The new European Commission has made a commitment: to make the European Union carbon neutral by 2050. But how will this goal, announced by EC President Ursula von der Leyen in her inauguration speech in December, actually be achieved? Now the EU is entering the most difficult phase, that of translating words into action. Without opening Pandora’s box, there is the big question of the flexibility of the Fiscal Pact: if the will to achieve emissions neutrality is really there, climate investment could be deducted from the calculation of the 3% deficit ceiling, but so far nobody is talking about that.
On Tuesday, the European Commission presented the Green Deal financing program for the next five years (within the seven-year multiannual budget, 2021-27, currently under discussion) to the Parliament. The EC wants to respond to the three challenges it has to overcome: the amount of funding (how much money will be allocated to the energy transition?); the investment challenge; as there is a “barrier” due to the perception of risk, often considered too high, which is holding back investments; and the cohesion challenge, because not all European regions have equal needs when it comes to the energy transition.
A study focused on the year 2030 has estimated that the additional investment needed to achieve the objective of a reduction in emissions of around 40% over the next 10 years is €260 billion per year. That target would still be below the COP21 commitment to keep global warming below 1.5°C, which would require a reduction in greenhouse gas emissions of above 50%, in fact closer to 65%.
Now, the Commission is piling on everything it can (together with the hopes of achieving a leverage effect) to reach the sum of €1 trillion for the climate over the next 10 years (i.e. €100 billion per year). This is a large sum, but it isn’t higher than the one already proposed by the last Commission’s “Juncker Plan.”
The EU budget (currently being debated among many competing interests) is set to dedicate 25% of its funds to the energy transition. A quarter of the multi-annual 2021-27 budget means approximately €500 billion, which will come from a transfer of 40% from the Cohesion Fund and another 40% from the CAP (agricultural policy) funds, plus other funds from specific projects (such as LIFE). There should also be more money available for research dedicated to the climate transition.
Adding an extra €100 billion from co-financing tied to the cohesion policy, the Commission arrived at a figure of €600 billion. Then, it added the numbers from the successor of the Juncker Plan, the Invest Europe Plan, in which EU money will serve as a guarantee to reduce the risks associated with this type of investment, thus attracting private capital. In the best case, this would amount to around €300 billion, as a result of the “leverage effect,” with the participation of the EIB and other financial institutions.

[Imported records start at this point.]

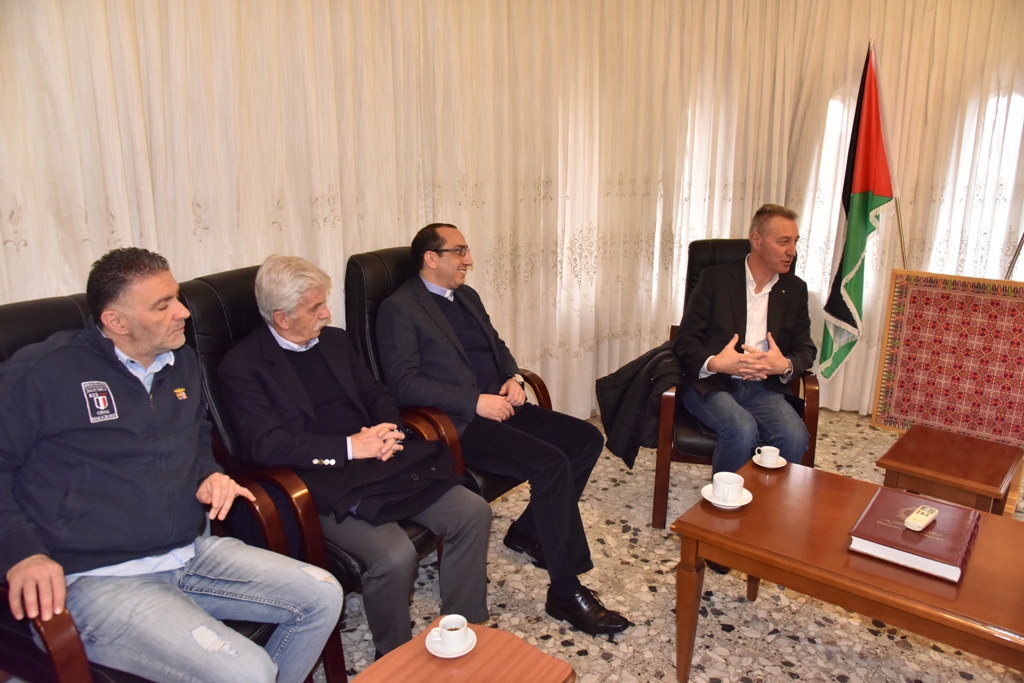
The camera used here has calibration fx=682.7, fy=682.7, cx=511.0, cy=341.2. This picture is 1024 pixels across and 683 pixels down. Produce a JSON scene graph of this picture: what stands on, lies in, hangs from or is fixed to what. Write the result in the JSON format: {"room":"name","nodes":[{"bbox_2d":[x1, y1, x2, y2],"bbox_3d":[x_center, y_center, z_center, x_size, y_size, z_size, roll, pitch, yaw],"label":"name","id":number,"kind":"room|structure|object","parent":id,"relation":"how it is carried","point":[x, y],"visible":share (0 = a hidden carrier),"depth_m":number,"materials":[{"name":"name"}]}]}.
{"room":"office","nodes":[
{"label":"office","id":0,"kind":"room"},
{"bbox_2d":[1,0,1023,428],"bbox_3d":[0.439,-0.739,3.180,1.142,2.758,3.989,12,19,39],"label":"curtain","id":1,"kind":"object","parent":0,"point":[333,184],"visible":0.67,"depth_m":3.31,"materials":[{"name":"beige fabric"}]},
{"bbox_2d":[327,405,1022,682],"bbox_3d":[0.752,1.143,1.729,5.272,0.107,6.220,12,19,39],"label":"floor","id":2,"kind":"structure","parent":0,"point":[788,680],"depth_m":2.35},
{"bbox_2d":[0,289,332,682],"bbox_3d":[-0.964,0.500,1.713,0.795,1.083,0.724,8,16,27],"label":"armchair","id":3,"kind":"object","parent":2,"relation":"on","point":[17,323],"visible":0.25,"depth_m":1.65,"materials":[{"name":"leather"}]},
{"bbox_2d":[0,247,341,682],"bbox_3d":[-0.854,0.368,1.635,0.691,1.129,0.605,7,16,25],"label":"man","id":4,"kind":"object","parent":3,"relation":"on","point":[165,343],"visible":0.99,"depth_m":1.53},
{"bbox_2d":[176,262,445,680],"bbox_3d":[-0.571,0.368,2.223,0.795,1.120,0.664,8,16,28],"label":"armchair","id":5,"kind":"object","parent":2,"relation":"on","point":[213,309],"visible":0.25,"depth_m":2.00,"materials":[{"name":"black leather"}]},
{"bbox_2d":[214,250,493,674],"bbox_3d":[-0.519,0.335,2.108,0.862,1.148,0.507,12,19,39],"label":"man","id":6,"kind":"object","parent":5,"relation":"on","point":[305,335],"visible":0.95,"depth_m":1.97},
{"bbox_2d":[345,248,551,503],"bbox_3d":[-0.215,0.241,2.676,0.750,1.130,0.673,12,19,39],"label":"armchair","id":7,"kind":"object","parent":2,"relation":"on","point":[353,309],"visible":0.22,"depth_m":2.50,"materials":[{"name":"black leather"}]},
{"bbox_2d":[373,220,630,637],"bbox_3d":[-0.088,0.219,2.508,0.498,1.279,0.951,-10,18,-34],"label":"man","id":8,"kind":"object","parent":7,"relation":"on","point":[558,526],"visible":0.97,"depth_m":2.36},
{"bbox_2d":[349,620,576,682],"bbox_3d":[-0.142,0.945,1.389,0.433,0.458,0.529,12,19,39],"label":"side table","id":9,"kind":"object","parent":2,"relation":"on","point":[459,672],"visible":0.9,"depth_m":1.46,"materials":[{"name":"brown wood"}]},
{"bbox_2d":[424,626,478,656],"bbox_3d":[-0.134,0.672,1.525,0.115,0.016,0.115,12,19,39],"label":"saucer","id":10,"kind":"object","parent":9,"relation":"on","point":[431,652],"visible":0.59,"depth_m":1.51,"materials":[{"name":"white ceramic"}]},
{"bbox_2d":[430,614,467,647],"bbox_3d":[-0.136,0.643,1.508,0.074,0.057,0.076,12,19,39],"label":"coffee cup","id":11,"kind":"object","parent":10,"relation":"on","point":[463,626],"visible":0.98,"depth_m":1.49,"materials":[{"name":"white ceramic"}]},
{"bbox_2d":[652,238,818,531],"bbox_3d":[1.018,0.159,3.089,0.665,1.133,0.814,4,15,14],"label":"armchair","id":12,"kind":"object","parent":2,"relation":"on","point":[696,458],"visible":0.29,"depth_m":2.88,"materials":[{"name":"black leather"}]},
{"bbox_2d":[593,340,682,468],"bbox_3d":[0.606,0.259,3.027,0.496,0.532,0.364,3,15,12],"label":"jacket","id":13,"kind":"object","parent":12,"relation":"on","point":[644,361],"visible":0.68,"depth_m":2.94,"materials":[{"name":"black fabric"}]},
{"bbox_2d":[675,204,815,484],"bbox_3d":[0.982,0.100,2.958,0.578,1.317,0.862,-2,15,-8],"label":"man","id":14,"kind":"object","parent":12,"relation":"on","point":[776,269],"visible":0.94,"depth_m":2.83},
{"bbox_2d":[668,456,1023,682],"bbox_3d":[1.042,0.776,1.956,0.962,0.496,0.675,12,19,39],"label":"coffee table","id":15,"kind":"object","parent":2,"relation":"on","point":[844,554],"visible":0.9,"depth_m":1.83,"materials":[{"name":"brown wood"}]},
{"bbox_2d":[698,484,753,507],"bbox_3d":[0.657,0.475,2.085,0.143,0.020,0.142,12,19,39],"label":"saucer","id":16,"kind":"object","parent":15,"relation":"on","point":[706,496],"visible":0.49,"depth_m":2.07,"materials":[{"name":"white ceramic"}]},
{"bbox_2d":[710,471,743,503],"bbox_3d":[0.656,0.445,2.075,0.093,0.071,0.095,12,19,39],"label":"coffee cup","id":17,"kind":"object","parent":16,"relation":"on","point":[728,478],"visible":0.98,"depth_m":2.05,"materials":[{"name":"white ceramic"}]},
{"bbox_2d":[751,453,788,468],"bbox_3d":[0.889,0.415,2.358,0.116,0.015,0.116,12,19,39],"label":"saucer","id":18,"kind":"object","parent":15,"relation":"on","point":[770,466],"visible":0.64,"depth_m":2.34,"materials":[{"name":"white ceramic"}]},
{"bbox_2d":[755,445,780,463],"bbox_3d":[0.882,0.394,2.360,0.076,0.057,0.075,5,15,17],"label":"coffee cup","id":19,"kind":"object","parent":18,"relation":"on","point":[764,451],"visible":0.98,"depth_m":2.34,"materials":[{"name":"white ceramic"}]},
{"bbox_2d":[846,484,979,582],"bbox_3d":[1.103,0.509,1.866,0.262,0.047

The final part of the total funding of €1 trillion is set to come from the new “Just Transition Fund” proposed on Tuesday, endowed with €7.5 billion (with a “leverage” mechanism: for every euro of EU funding, the region concerned will have to invest €1.5, and between 30% and 70% of the project costs will be funded at the national level). This addition is an attempt to convince the more reticent countries — for instance, Poland, which refused to approve the Green Deal back in December.

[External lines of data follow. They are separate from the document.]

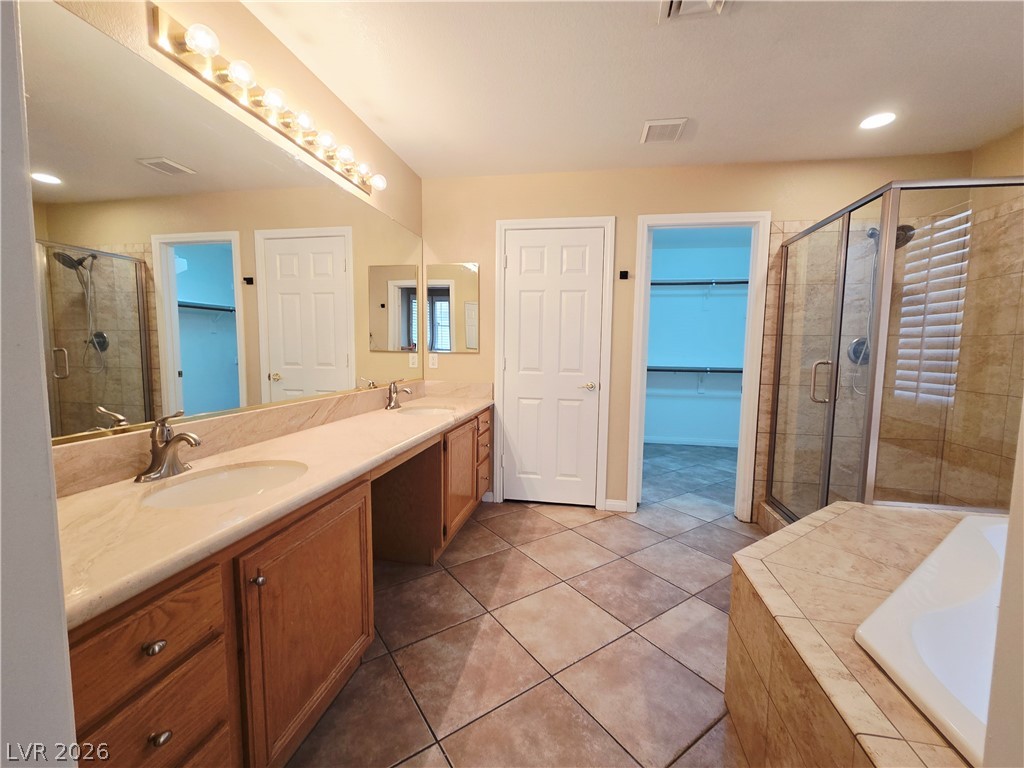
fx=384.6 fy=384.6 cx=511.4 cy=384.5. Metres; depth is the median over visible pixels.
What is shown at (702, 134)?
ceiling
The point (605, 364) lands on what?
door frame
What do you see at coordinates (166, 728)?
vanity cabinet
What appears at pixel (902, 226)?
shower head
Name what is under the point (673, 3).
ceiling vent
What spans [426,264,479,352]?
medicine cabinet
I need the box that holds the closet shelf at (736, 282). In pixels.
[650,279,748,287]
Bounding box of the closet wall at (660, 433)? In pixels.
[644,229,750,446]
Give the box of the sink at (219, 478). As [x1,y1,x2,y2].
[140,460,308,508]
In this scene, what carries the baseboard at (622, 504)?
attached to the back wall at (622, 211)
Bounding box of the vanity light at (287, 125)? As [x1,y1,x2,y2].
[147,3,384,195]
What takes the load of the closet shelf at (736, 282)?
attached to the closet wall at (660, 433)
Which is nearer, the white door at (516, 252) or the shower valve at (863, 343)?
the shower valve at (863, 343)
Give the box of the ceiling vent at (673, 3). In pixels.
[656,0,730,21]
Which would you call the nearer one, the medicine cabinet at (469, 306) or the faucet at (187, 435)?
the faucet at (187, 435)
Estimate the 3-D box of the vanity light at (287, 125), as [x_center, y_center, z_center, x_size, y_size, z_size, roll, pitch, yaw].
[-0.888,-1.114,1.704,0.144,0.110,1.209,2,5,10]
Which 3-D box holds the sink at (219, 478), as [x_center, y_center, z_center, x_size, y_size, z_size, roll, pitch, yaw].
[-0.820,0.364,1.137,0.393,0.147,0.445,2,5,10]
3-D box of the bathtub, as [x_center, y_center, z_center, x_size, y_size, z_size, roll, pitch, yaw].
[1.539,0.773,0.810,1.501,0.431,1.039,-3,6,-31]
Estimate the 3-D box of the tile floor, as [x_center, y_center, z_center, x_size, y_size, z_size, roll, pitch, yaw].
[0.837,1.077,2.000,4.101,0.079,6.101,2,5,10]
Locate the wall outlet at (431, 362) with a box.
[428,353,437,368]
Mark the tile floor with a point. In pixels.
(471, 532)
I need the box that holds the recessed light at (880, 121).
[859,111,896,129]
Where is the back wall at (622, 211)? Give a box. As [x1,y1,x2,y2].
[419,151,966,520]
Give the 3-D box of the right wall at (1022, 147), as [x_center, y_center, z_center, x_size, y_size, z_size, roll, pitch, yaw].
[2.724,-0.139,1.450,0.117,2.493,2.192,2,5,10]
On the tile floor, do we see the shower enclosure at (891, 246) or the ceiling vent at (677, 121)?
the shower enclosure at (891, 246)
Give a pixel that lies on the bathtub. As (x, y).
(938, 614)
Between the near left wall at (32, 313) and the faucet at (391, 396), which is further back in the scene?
the faucet at (391, 396)
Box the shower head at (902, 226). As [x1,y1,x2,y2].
[868,223,913,249]
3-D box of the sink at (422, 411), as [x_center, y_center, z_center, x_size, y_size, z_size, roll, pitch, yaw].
[-0.540,0.240,2.398,0.361,0.146,0.405,2,5,10]
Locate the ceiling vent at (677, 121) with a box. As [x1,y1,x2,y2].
[640,117,687,143]
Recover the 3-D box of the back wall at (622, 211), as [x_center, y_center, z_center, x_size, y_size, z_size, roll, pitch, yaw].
[1.069,-0.285,2.814,3.729,2.485,0.121,2,5,10]
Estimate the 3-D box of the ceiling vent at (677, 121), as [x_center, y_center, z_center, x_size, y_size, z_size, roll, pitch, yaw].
[0.866,-1.457,2.214,0.221,0.015,0.241,2,5,10]
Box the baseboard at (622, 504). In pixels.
[603,498,629,511]
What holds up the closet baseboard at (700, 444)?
attached to the closet wall at (660, 433)
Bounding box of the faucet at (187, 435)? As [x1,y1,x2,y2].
[134,411,201,482]
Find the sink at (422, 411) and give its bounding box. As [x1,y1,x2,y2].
[397,405,455,417]
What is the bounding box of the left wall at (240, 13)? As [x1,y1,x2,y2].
[47,0,428,458]
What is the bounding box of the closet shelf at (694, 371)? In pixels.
[647,365,742,373]
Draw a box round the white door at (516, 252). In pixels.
[499,225,604,507]
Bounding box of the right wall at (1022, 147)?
[941,123,1023,507]
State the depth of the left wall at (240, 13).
1.55 m
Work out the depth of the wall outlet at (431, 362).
3.02 m
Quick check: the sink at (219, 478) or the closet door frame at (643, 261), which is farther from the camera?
the closet door frame at (643, 261)
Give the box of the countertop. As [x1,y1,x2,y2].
[56,387,494,628]
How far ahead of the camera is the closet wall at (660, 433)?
4.82 m
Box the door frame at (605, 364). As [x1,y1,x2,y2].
[492,214,614,510]
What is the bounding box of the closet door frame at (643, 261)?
[626,210,771,520]
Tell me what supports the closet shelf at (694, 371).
attached to the closet wall at (660, 433)
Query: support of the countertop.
on the vanity cabinet at (166, 728)
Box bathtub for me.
[855,510,1006,765]
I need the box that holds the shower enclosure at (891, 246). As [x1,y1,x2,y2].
[758,176,1023,526]
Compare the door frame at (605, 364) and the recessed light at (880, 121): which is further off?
the door frame at (605, 364)
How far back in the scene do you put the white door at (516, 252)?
2.89 m
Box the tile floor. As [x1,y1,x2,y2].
[284,439,761,767]
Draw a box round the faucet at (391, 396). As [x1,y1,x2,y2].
[384,380,412,409]
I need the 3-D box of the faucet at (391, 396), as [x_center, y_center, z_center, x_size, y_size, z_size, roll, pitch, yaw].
[-0.710,0.057,2.416,0.165,0.180,0.142,2,5,10]
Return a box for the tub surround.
[727,503,999,767]
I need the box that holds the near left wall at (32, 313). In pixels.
[0,1,79,767]
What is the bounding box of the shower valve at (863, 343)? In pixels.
[846,336,870,364]
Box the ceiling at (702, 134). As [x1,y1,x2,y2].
[237,0,1023,179]
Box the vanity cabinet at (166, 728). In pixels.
[63,406,490,767]
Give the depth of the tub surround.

Now, the race for “eligibility” is on: which regions will be eligible to receive funding? It will have to be those with the highest CO2 emissions, with economic activities that have an important impact on local employment and where the economy is heavily dependent on coal. In February-March, a “taxonomy” will be decided to determine the eligibility criteria, and Poland, the Czech Republic and also certain areas of Germany are expected to be the best placed to obtain conversion funding (for the redevelopment of local areas, training for workers, etc.). In Italy, the Taranto region with its ILVA plant could also qualify.
We can expect a tug-of-war between those who will be net contributors and those who will be the beneficiaries: among other issues, there may be a clash between the need to access the Just Transition Fund and the penalties on account of the violations of the rule of law (particularly in Poland and Hungary). Furthermore, although the EU will not invest in nuclear energy, it will be necessary to wait until the end of the year to see if nuclear power will be considered “green” (or at least green-ish), as France, the Czech Republic and a few other countries want (since Paris in particular wants to use it to offset its calculations of CO2 emissions).